- _Task to carry out_:
Could you recast the material from the line containing "the way 12.07" through the end of the material as a JSON list of strings, one string per line, with blank lines left out?

Data entries
+++++
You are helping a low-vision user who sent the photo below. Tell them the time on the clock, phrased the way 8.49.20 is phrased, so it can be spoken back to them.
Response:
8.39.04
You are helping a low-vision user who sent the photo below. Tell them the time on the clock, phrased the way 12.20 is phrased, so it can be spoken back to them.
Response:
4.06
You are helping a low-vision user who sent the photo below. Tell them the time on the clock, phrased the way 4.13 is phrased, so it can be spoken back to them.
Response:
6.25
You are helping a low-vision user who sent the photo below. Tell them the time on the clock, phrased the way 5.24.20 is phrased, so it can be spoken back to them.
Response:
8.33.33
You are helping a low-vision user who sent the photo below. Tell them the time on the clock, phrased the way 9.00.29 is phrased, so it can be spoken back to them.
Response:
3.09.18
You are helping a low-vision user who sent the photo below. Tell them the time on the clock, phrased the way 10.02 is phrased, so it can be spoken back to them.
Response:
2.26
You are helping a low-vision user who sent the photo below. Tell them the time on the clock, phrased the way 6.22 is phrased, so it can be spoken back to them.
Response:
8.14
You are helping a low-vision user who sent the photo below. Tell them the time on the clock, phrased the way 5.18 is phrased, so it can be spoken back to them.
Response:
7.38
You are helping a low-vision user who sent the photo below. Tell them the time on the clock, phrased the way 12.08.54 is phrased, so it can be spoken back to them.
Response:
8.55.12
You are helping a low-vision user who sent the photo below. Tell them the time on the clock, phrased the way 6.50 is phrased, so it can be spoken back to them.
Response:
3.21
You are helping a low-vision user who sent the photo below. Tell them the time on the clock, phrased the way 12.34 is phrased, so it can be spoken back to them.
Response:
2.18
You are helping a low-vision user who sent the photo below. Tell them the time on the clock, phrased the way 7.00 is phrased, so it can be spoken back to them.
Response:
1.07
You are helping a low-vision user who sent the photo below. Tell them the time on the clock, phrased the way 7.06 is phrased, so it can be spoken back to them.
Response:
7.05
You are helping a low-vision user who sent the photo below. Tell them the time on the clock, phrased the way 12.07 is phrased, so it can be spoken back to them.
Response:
+++++
- _Worked answer_:
[
  "You are helping a low-vision user who sent the photo below. Tell them the time on the clock, phrased the way 12.07 is phrased, so it can be spoken back to them.",
  "Response:"
]